Metro Director of Finance Kevin Crumbo addresses Special Meeting of the Budget & Finance Committee on December 11, 2019.

NASHVILLE, TN – Nashville has dodged a bullet by balancing its 2019-2020 budget. Director of Finance, Kevin Crumbo, filled a $41.5 million hole by stealing from Peter to pay Paul.

In a December 11th letter to State Comptroller Justin Wilson, Crumbo underlined the Debt Service Fund deficit and then listed seven sources of revenues to fill the gap.

The last two items are $2.6 million of savings and deferrals and $5 million was taken out of the Barnes Fund, which builds low-income housing.

“It should be noted the proposed actions are no cure for Metro’s long-term budget concerns but are responsive to immediate financial issues,” wrote Wilson.

He told Crumbo that Metro’s 2021 budget must be balanced, provide for orderly bond repayment, long-term retirement funds for Metro employees, and “begin the process of developing adequate reserves and provisions for your significant long-term obligations”.

While Crumbo managed to patch the hole in the city’s pocketbook for now, the same thing will happen again next year unless the city learns to live within its means.

The city handles its money like filling a bathtub without a stopper so water is constantly flowing out the bottom. This year Nashville must pay $337 million to service its general obligation bond debt and that is $337 million down the drain.

That money could have bought new textbooks for every student in Metro schools. It could have hired 100 more teachers. It could have given every Metro employee a 10% raise. It could open city community centers on weekends and hire people to staff them. It could put 100 more body-cams on the street. It could hire more public defenders. It could increase bus lines, pave more sidewalks, crosswalks, and make more bike lanes, and so on.

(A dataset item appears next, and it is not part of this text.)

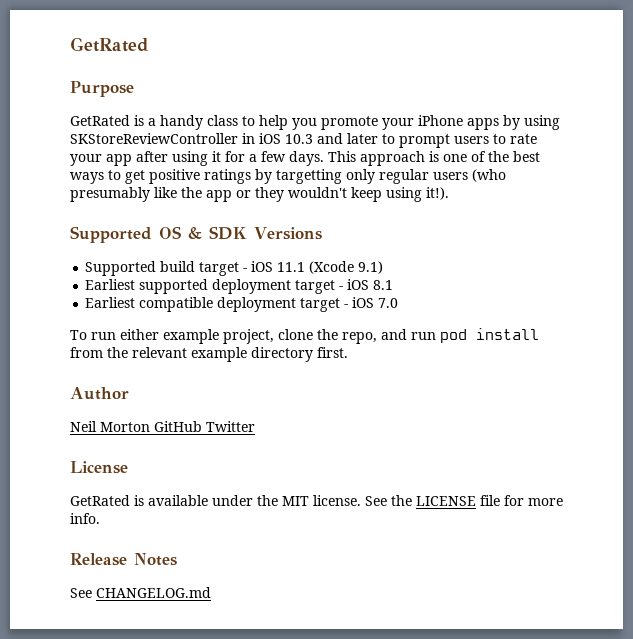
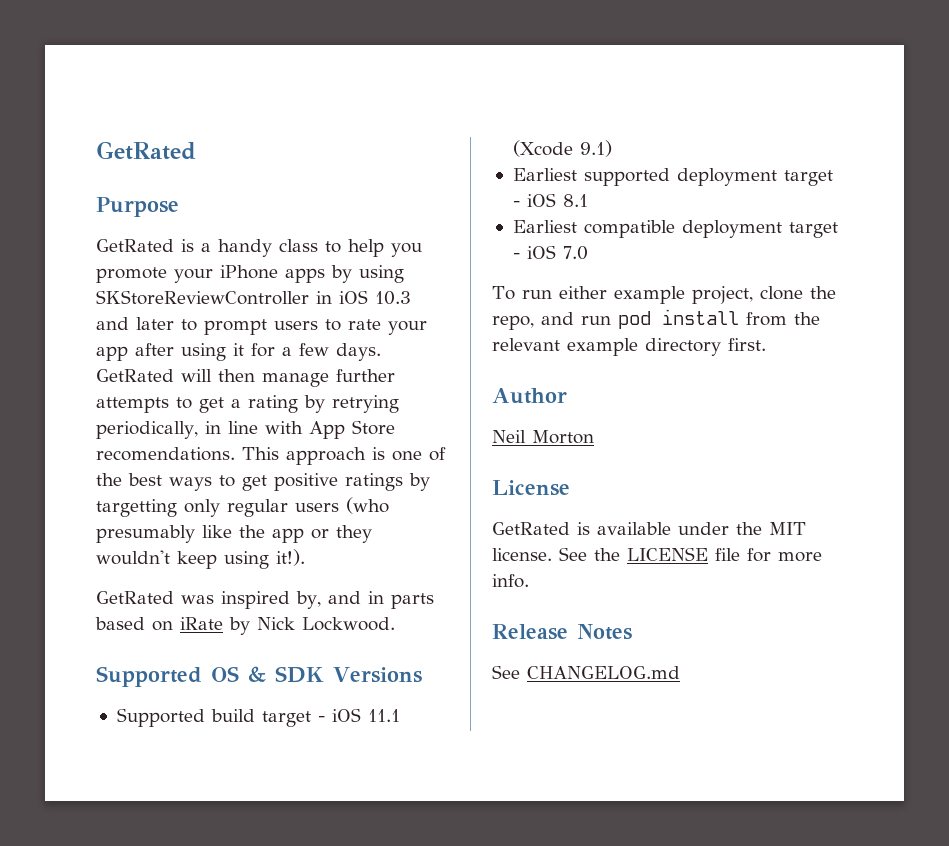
(324, 158) none -> [96,369,395,387] [96,395,399,413] [96,420,395,439] [96,447,235,461] GetRated will then manage further attempts to get a rating by retrying periodically, in line with App Store recomendations.
(449, 193) none -> [96,591,434,609] [95,617,395,635] // GetRated was inspired by, and in parts based on iRate by Nick Lockwood.
[154,421,255,432] GitHub Twitter -> (594, 437) none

Nashville’s debt has been growing steadily since 2010 when Metro refinanced $190 million in debt during the Dean administration. The plan was to pay it off and $47 million in interest by next year.

But the city kept borrowing money to pay for high-priced things like First Tennessee Park and the Ascend Amphitheater. As the debt kept growing, the interest payments on the bonds kept rising. Metro now has $4.6 billion in general obligation bond debt. That is more than 24 times the original $190 million.

Mayor Cooper, Finance Director Crumbo, and members of the City Council have pledged to work together to meet the fiscal crisis. Cooper is still resisting a tax increase, arguing that it will fall more heavily on the less affluent.

We are about to enter the new budget season. That will be a difficult time and a difficult process. Without raising taxes, it is not clear if the city will have the resources to meet its current needs much less its long-term ones like employee pensions.

Metro is not likely to grow itself out its debt burden either. Nashville’s much ballyhooed growth has done little to set city finances on a sound footing. In fact, the building boom of the last decade has coincided with the city’s rapid descent into debt. Metro could levy higher taxes on all new construction but that’s about as likely as the Titans winning the Super Bowl.

When cities go bust, and many have with less debt than Nashville, either they get taken over by the state or the stakeholders sit down with a bankruptcy judge to figure out a way forward.

Bankruptcy is a bloody painful operation. Fire stations and schools close, the police force and other departments lay people off, social services are cut, roads stopped getting paved, etc.

We are not there yet. But we could be soon unless drastic changes are made to bring city revenues in line with expenditures and Nashville figures out ways to pay off its mountain of debt. Taking on any more debt is a road to perdition.